Exercise objective>
With the pictures omitted, write out all of the listing exactly.
[Materials provided]
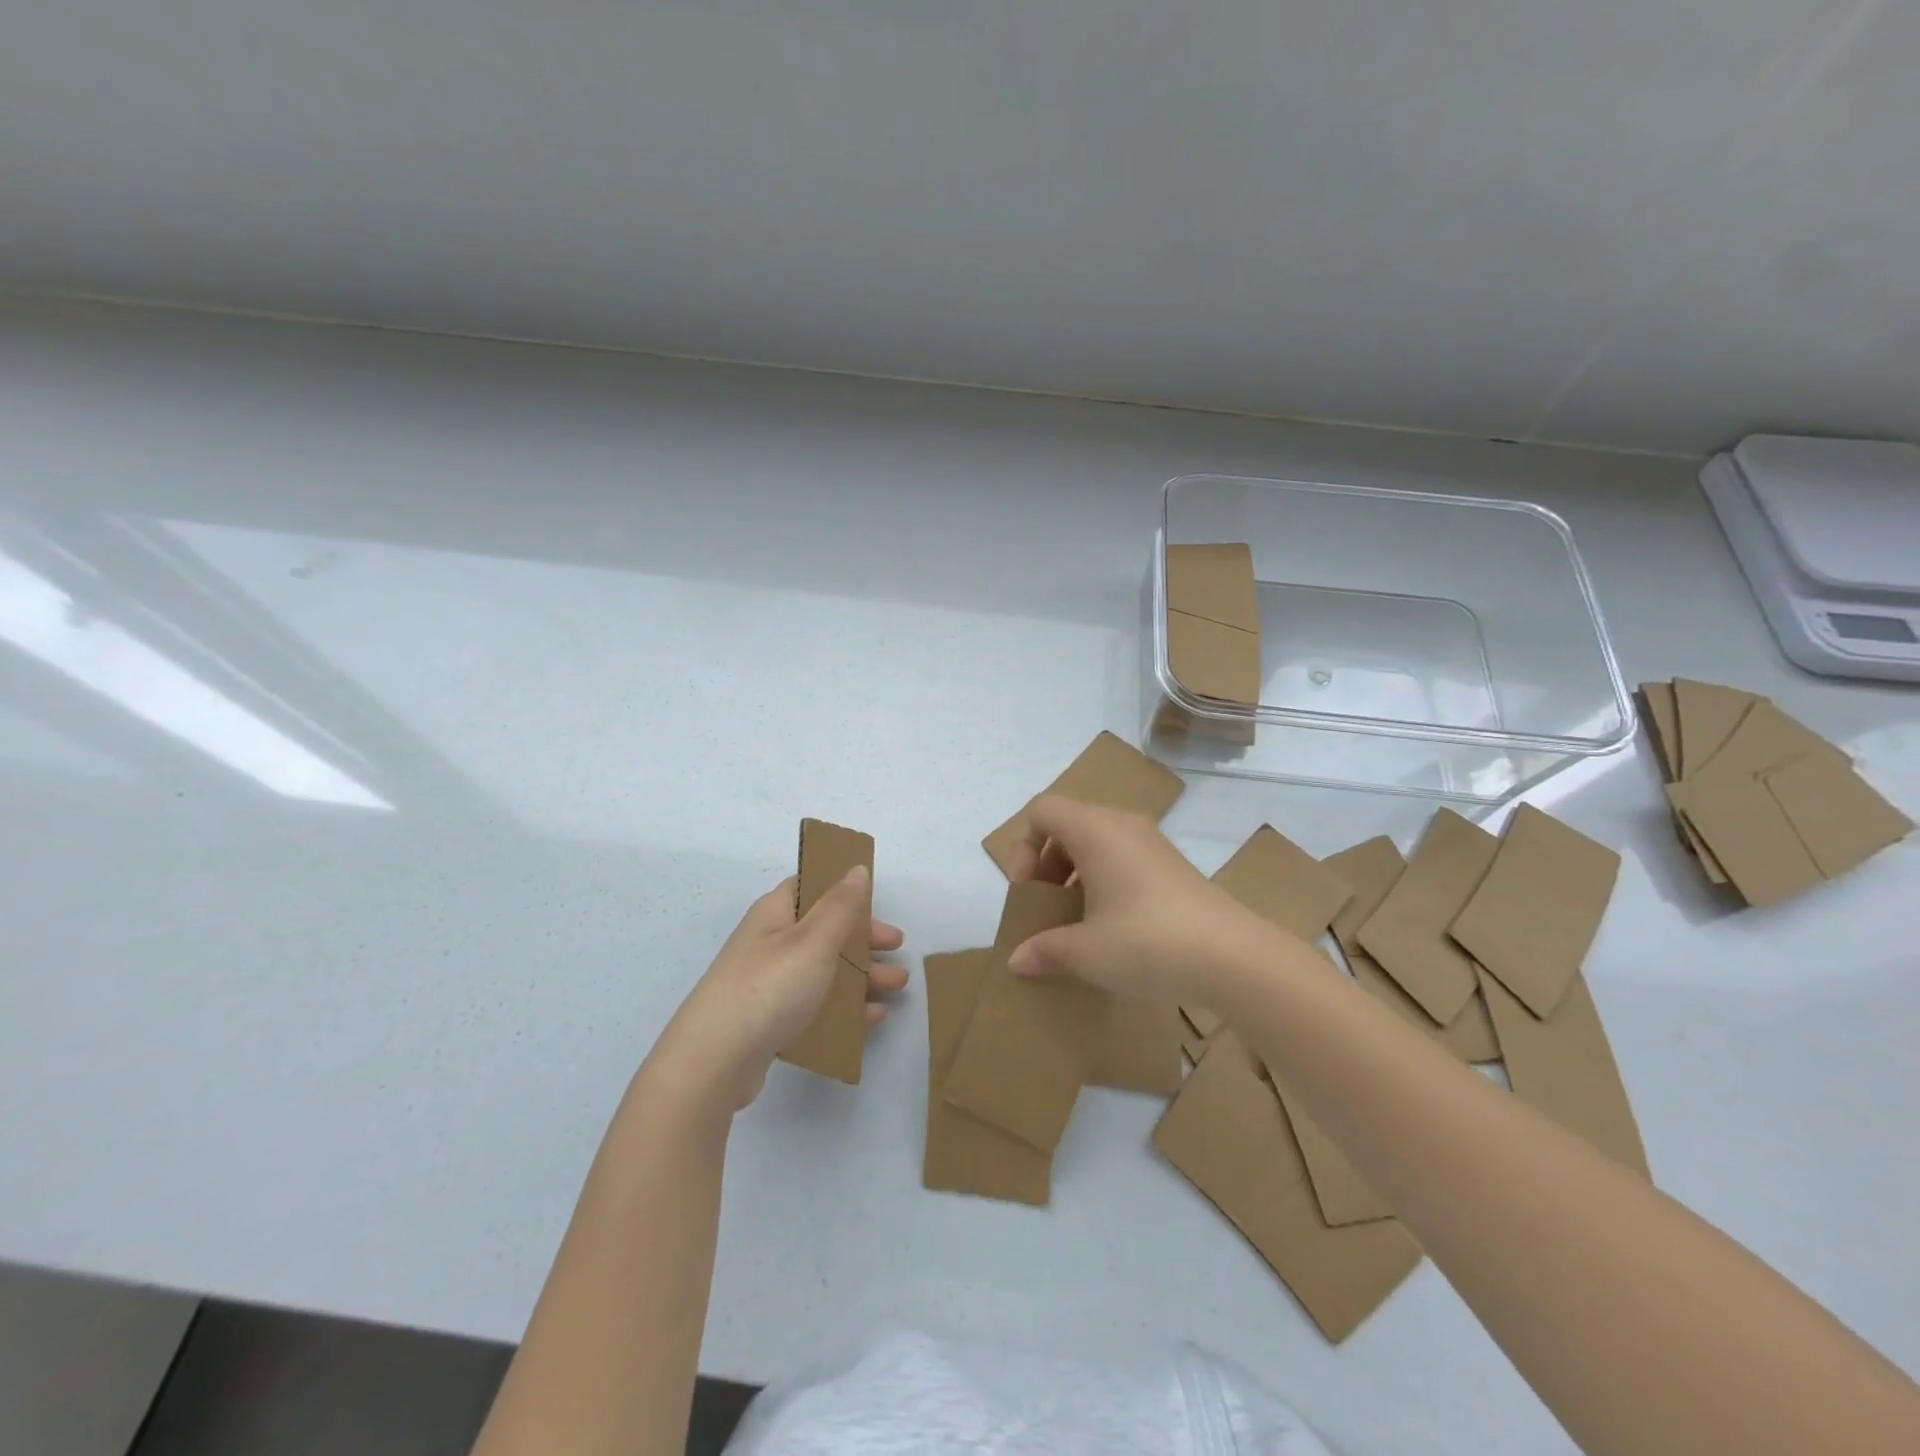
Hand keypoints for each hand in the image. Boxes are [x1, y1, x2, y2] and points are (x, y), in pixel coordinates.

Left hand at [647, 868, 906, 1110]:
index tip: (878, 902)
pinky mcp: (769, 1020)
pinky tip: (872, 1019)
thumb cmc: (768, 988)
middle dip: (863, 939)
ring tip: (896, 987)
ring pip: (823, 970)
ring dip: (861, 975)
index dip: (844, 891)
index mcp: (775, 914)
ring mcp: (767, 983)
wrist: (713, 1062)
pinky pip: (814, 1005)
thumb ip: (840, 905)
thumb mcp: (813, 941)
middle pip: (824, 931)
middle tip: (898, 949)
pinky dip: (844, 1008)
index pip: (810, 887)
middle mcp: (769, 943)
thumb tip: (856, 868)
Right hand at [1004, 796, 1268, 1004]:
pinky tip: (1112, 926)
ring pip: (1098, 842)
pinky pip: (1124, 857)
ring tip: (1077, 920)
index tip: (1029, 891)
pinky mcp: (1174, 865)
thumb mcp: (1085, 952)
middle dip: (1047, 863)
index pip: (1043, 810)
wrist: (1233, 957)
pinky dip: (1105, 880)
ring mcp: (1153, 843)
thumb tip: (1018, 961)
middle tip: (1047, 907)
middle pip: (1069, 824)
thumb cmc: (1146, 942)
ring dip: (1076, 874)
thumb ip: (1044, 950)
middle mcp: (1122, 824)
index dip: (1024, 846)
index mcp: (1094, 830)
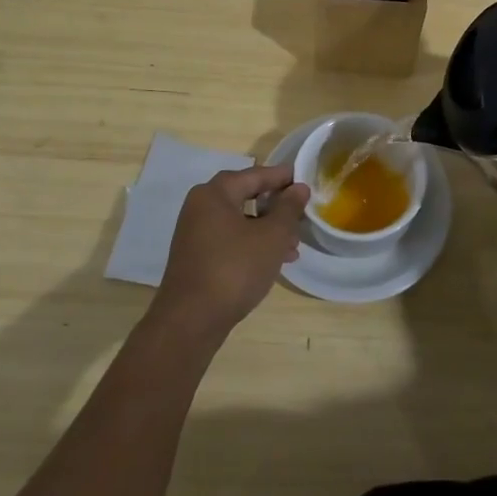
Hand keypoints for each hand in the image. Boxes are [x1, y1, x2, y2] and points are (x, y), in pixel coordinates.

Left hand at [151, 165, 309, 335]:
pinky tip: (273, 262)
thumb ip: (288, 208)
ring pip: (240, 221)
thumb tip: (298, 187)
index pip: (255, 175)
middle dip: (276, 207)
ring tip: (293, 247)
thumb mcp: (272, 236)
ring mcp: (195, 233)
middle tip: (301, 216)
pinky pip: (230, 240)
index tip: (306, 180)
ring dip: (268, 230)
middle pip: (246, 196)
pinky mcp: (196, 257)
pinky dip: (252, 244)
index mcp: (215, 193)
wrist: (190, 321)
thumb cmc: (235, 268)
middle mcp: (201, 207)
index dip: (282, 177)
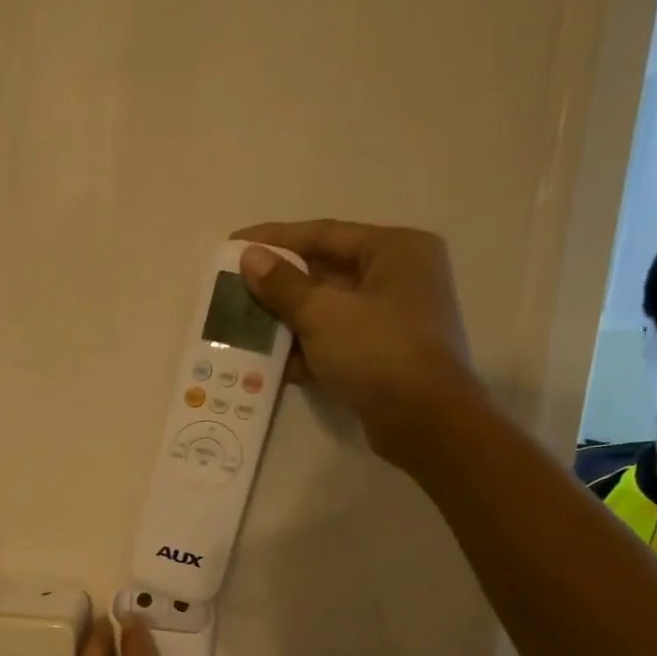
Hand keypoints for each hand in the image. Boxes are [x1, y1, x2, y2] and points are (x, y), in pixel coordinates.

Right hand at [232, 219, 482, 468]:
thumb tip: (249, 257)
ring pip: (326, 310)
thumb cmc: (378, 351)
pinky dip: (302, 349)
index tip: (234, 244)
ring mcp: (391, 319)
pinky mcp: (381, 355)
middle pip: (324, 272)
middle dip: (277, 284)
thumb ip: (282, 284)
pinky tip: (266, 362)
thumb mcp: (323, 313)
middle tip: (233, 288)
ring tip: (240, 325)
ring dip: (285, 319)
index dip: (275, 238)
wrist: (422, 421)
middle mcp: (398, 277)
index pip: (324, 234)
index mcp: (395, 250)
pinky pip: (333, 341)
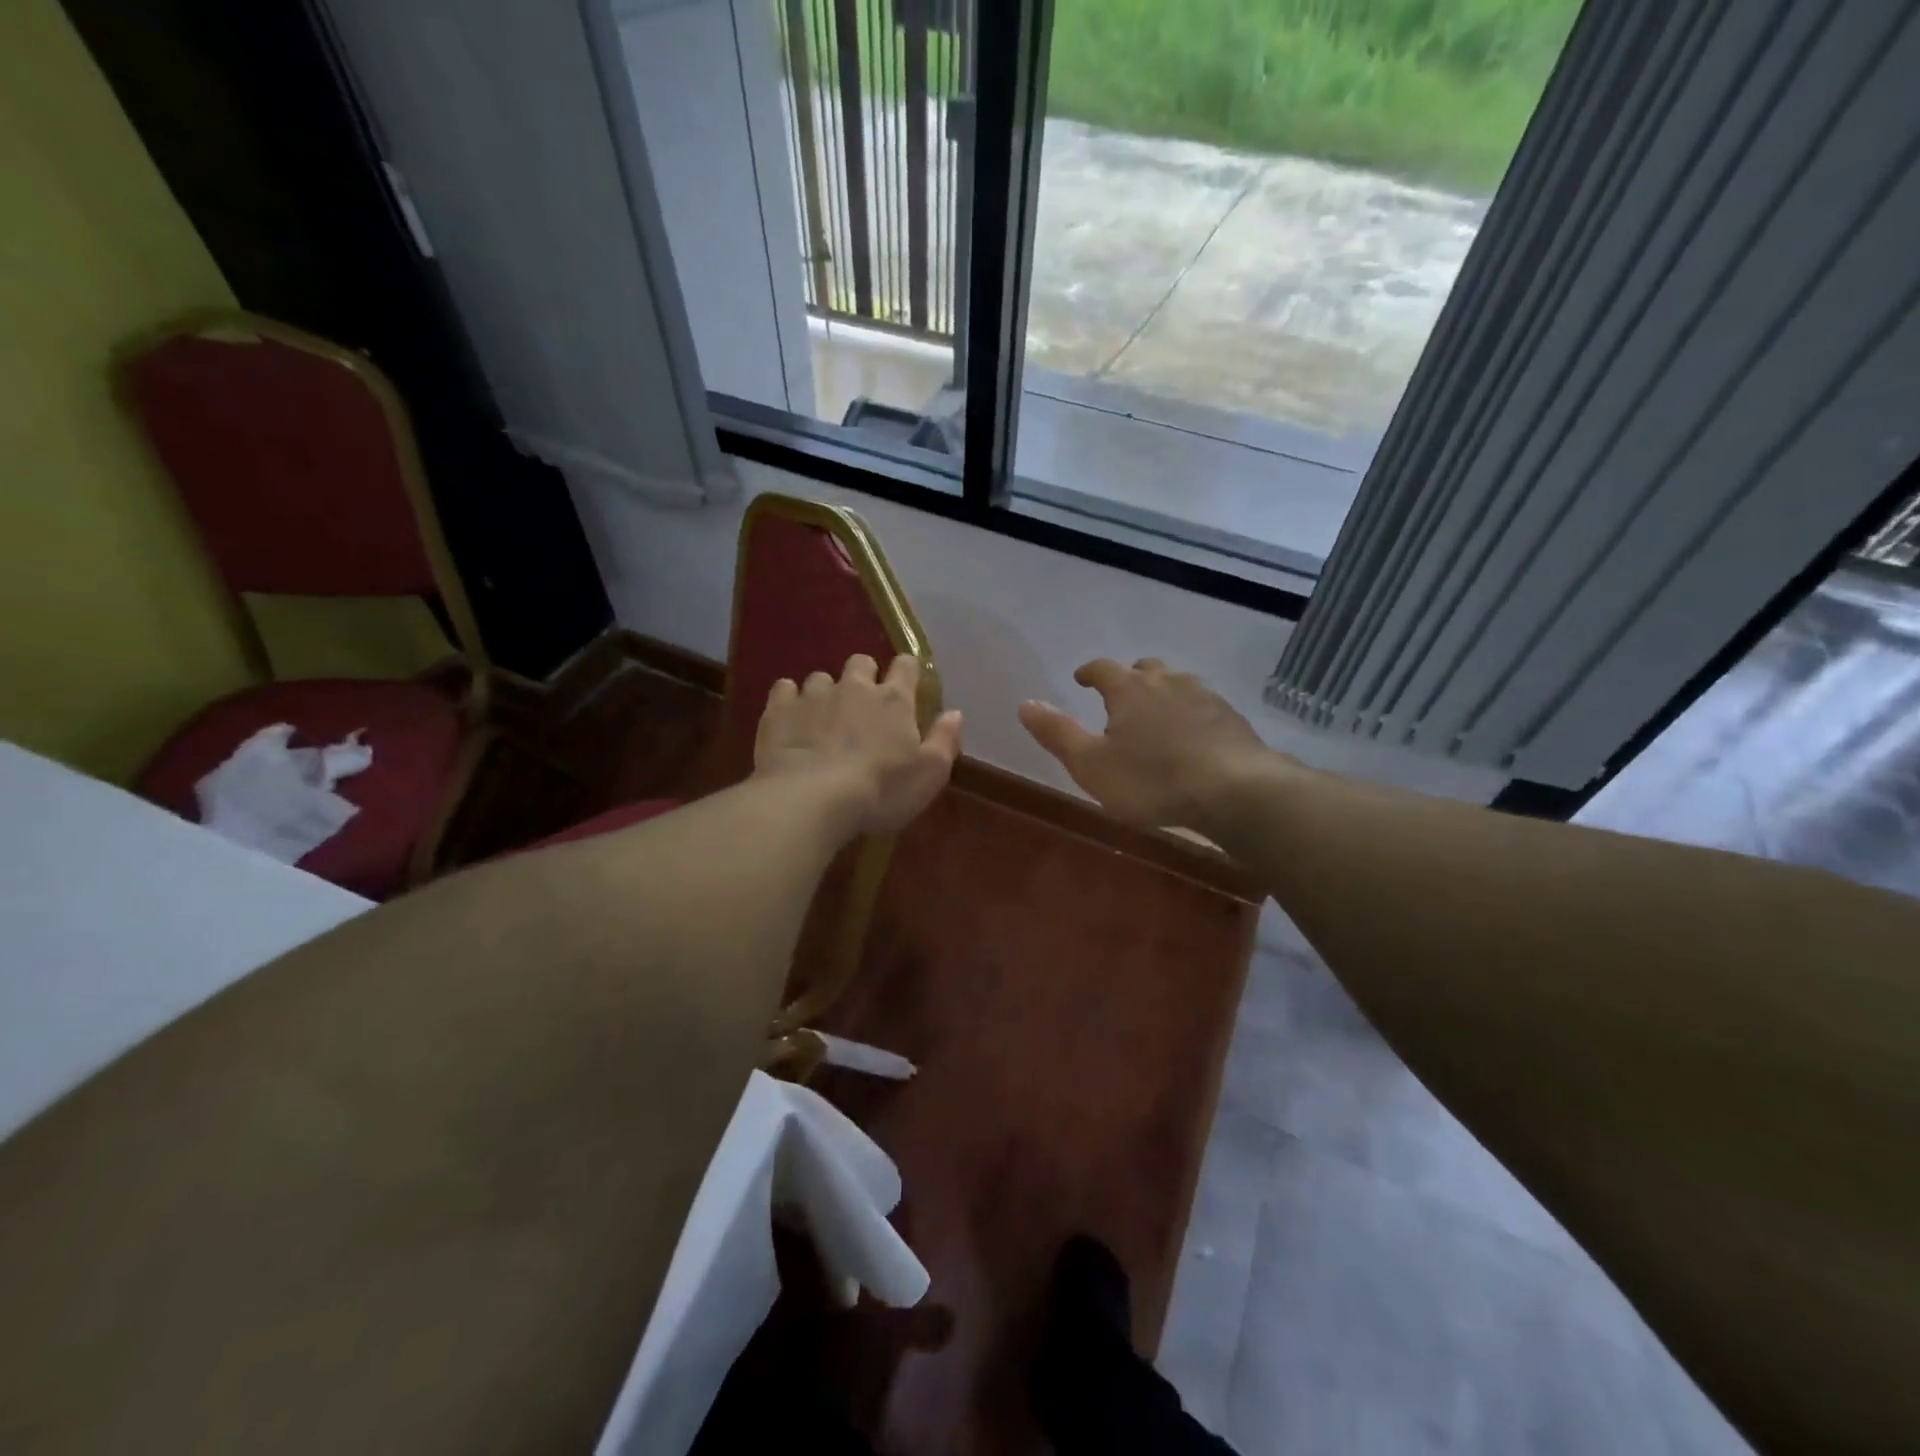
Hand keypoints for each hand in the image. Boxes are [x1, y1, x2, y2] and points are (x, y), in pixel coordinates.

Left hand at [755, 654, 962, 835]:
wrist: (811, 799)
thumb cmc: (880, 790)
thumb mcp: (928, 775)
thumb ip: (945, 740)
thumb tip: (955, 713)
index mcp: (894, 700)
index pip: (906, 666)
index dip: (907, 671)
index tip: (906, 685)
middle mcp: (854, 687)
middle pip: (861, 663)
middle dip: (863, 677)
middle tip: (861, 706)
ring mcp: (813, 695)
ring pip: (820, 677)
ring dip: (825, 692)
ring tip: (822, 719)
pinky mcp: (779, 709)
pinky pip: (783, 689)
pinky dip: (788, 700)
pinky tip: (789, 719)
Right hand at [1018, 658, 1279, 830]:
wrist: (1235, 790)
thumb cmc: (1151, 780)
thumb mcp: (1091, 765)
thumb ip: (1057, 734)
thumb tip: (1025, 704)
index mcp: (1129, 689)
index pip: (1102, 668)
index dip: (1089, 672)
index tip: (1081, 679)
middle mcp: (1167, 682)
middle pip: (1145, 669)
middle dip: (1130, 678)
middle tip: (1120, 696)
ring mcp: (1204, 696)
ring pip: (1178, 683)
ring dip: (1163, 693)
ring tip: (1157, 714)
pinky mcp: (1231, 717)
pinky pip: (1203, 705)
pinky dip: (1191, 713)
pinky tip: (1193, 736)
[/Materials provided]
Reply to the exercise>
Hand keypoints for each hand in the image. Boxes are [x1, y1, x2, y2] and points are (x, y), in pixel coordinates.

Left hand at [647, 868, 906, 1110]:
index tip: (878, 902)
pinky mcp: (769, 1020)
pinky tip: (872, 1019)
thumb cmc: (768, 988)
middle dip: (863, 939)
ring tip: (896, 987)
ring pip: (823, 970)
ring dip: (861, 975)
index dip: (844, 891)
index mcp: (775, 914)
ring mcp: (767, 983)
wrist: (713, 1062)
pinky pip: (814, 1005)
thumb ip: (840, 905)
thumb mcp: (813, 941)
middle pip: (824, 931)
middle tip: (898, 949)
pinky dip: (844, 1008)
index pip: (810, 887)
middle mcp: (769, 943)
thumb tip: (856, 868)
Right hand at [1004, 796, 1268, 1004]:
pinky tip: (1112, 926)
ring pip: (1098, 842)
pinky pip: (1124, 857)
ring tip: (1077, 920)
index tip: (1029, 891)
pinky mcp: (1174, 865)
thumb mcp: (1085, 952)
middle dip: (1047, 863)
index pip: (1043, 810)
wrist: (1233, 957)
pinky dip: (1105, 880)
ring mcp: (1153, 843)
thumb tip: (1018, 961)
middle tip: (1047, 907)
middle pip: (1069, 824)
thumb cmc: (1146, 942)
ring dip: (1076, 874)
thumb ip: (1044, 950)
middle mcp: (1122, 824)
index dip: (1024, 846)
index mcp: (1094, 830)
Hand keypoints for each hand in the image. Boxes are [x1, y1, x2, y2] and points are (x, y), in pixel coordinates.

Left hand at [151, 165, 309, 335]:
pinky tip: (273, 262)
thumb ip: (288, 208)
ring pip: (240, 221)
thumb tip: (298, 187)
index pip: (255, 175)
middle dip: (276, 207)
ring tip: (293, 247)
thumb mcp: (272, 236)
ring mcp: (195, 233)
middle tip: (301, 216)
pinky pip: (230, 240)
index tip: (306, 180)
ring dip: (268, 230)
middle pip: (246, 196)
pinky mcp: (196, 257)
pinky dip: (252, 244)
index mcp: (215, 193)
wrist: (190, 321)
thumb cmc: (235, 268)
middle mcp: (201, 207)
index dip: (282, 177)
Hand keypoints for each hand in the image. Boxes are [x1, y1, x2, y2] and points are (x, y), in pixel coordinates.

Right hand at [232, 219, 482, 468]:
thumb tip: (249, 257)
ring pip: (326, 310)
thumb cmc: (378, 351)
pinky dip: (302, 349)
index tip: (234, 244)
ring mcp: (391, 319)
pinky mcp: (381, 355)
middle pip: (324, 272)
middle dip: (277, 284)
thumb ip: (282, 284)
pinky tip: (266, 362)
thumb mcp: (323, 313)
middle tip: (233, 288)
ring tip: (240, 325)
ring dip: (285, 319)
index dip: (275, 238)
wrist: (422, 421)
middle mcp: (398, 277)
index pip: (324, 234)
index mcp: (395, 250)
pinky pip: (333, 341)
Hand keypoints for each hand in the image. Boxes are [x1, y1, x2, y2] and points are (x, y), in pixel coordinates.

Left hand at [755, 654, 962, 835]:
wrist: (811, 799)
thumb cmc: (880, 790)
thumb mcp: (928, 775)
thumb ip: (945, 740)
thumb tip: (955, 713)
index mcp: (894, 700)
index pip: (906, 666)
index dip: (907, 671)
index tip: (906, 685)
middle mcp: (854, 687)
middle pip: (861, 663)
middle dip: (863, 677)
middle tip: (861, 706)
ring mcp: (813, 695)
ring pip: (820, 677)
ring dip: (825, 692)
ring tip: (822, 719)
pinky mcp: (779, 709)
pinky pip: (783, 689)
pinky dip: (788, 700)
pinky tip: (789, 719)
Right hand at [1018, 658, 1279, 830]:
wrist: (1235, 790)
thumb cmc: (1151, 780)
thumb mcp: (1091, 765)
thumb ip: (1057, 734)
thumb tip: (1025, 704)
index mcp: (1129, 689)
index pip: (1102, 668)
index dip: (1089, 672)
index tip: (1081, 679)
middle mcp: (1167, 682)
middle pip: (1145, 669)
middle dip: (1130, 678)
middle tip: (1120, 696)
ring mcp: (1204, 696)
ring pip: (1178, 683)
ring dip: (1163, 693)
ring tip: (1157, 714)
pinky mcp: (1231, 717)
pinky pip: (1203, 705)
pinky dip: (1191, 713)
pinky tip: (1193, 736)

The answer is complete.